- **Data**
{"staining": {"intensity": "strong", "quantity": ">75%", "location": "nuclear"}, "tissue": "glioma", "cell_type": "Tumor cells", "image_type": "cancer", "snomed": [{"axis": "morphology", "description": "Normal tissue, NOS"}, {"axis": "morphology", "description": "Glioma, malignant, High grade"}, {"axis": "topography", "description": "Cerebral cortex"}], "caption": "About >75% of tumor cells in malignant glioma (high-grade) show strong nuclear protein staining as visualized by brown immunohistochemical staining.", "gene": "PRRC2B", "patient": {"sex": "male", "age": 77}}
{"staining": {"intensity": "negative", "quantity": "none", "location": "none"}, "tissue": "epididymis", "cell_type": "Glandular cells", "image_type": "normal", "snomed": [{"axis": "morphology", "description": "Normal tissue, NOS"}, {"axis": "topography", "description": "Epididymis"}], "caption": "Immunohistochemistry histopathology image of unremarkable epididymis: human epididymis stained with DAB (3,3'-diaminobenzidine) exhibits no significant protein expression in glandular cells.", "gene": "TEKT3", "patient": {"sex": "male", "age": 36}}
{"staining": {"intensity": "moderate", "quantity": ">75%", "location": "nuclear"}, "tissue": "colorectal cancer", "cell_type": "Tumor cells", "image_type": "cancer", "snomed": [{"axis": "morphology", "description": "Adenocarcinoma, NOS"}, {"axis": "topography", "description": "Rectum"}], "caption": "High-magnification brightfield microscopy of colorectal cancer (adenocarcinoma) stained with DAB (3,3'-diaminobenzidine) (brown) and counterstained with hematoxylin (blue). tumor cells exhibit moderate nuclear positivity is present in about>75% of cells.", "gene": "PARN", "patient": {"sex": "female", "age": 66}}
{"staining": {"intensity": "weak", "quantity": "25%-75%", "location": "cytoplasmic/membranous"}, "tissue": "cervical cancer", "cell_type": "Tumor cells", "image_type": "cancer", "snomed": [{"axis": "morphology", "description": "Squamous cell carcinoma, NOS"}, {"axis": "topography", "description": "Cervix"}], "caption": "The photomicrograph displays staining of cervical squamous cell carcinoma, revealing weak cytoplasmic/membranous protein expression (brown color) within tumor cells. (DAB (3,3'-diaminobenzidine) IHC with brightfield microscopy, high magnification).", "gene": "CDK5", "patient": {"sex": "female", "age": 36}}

- **Assignment**
Tally up the lines holding the string "microscopy" in the data above, and respond with nothing but the number.

- **Solution to the exercise**
2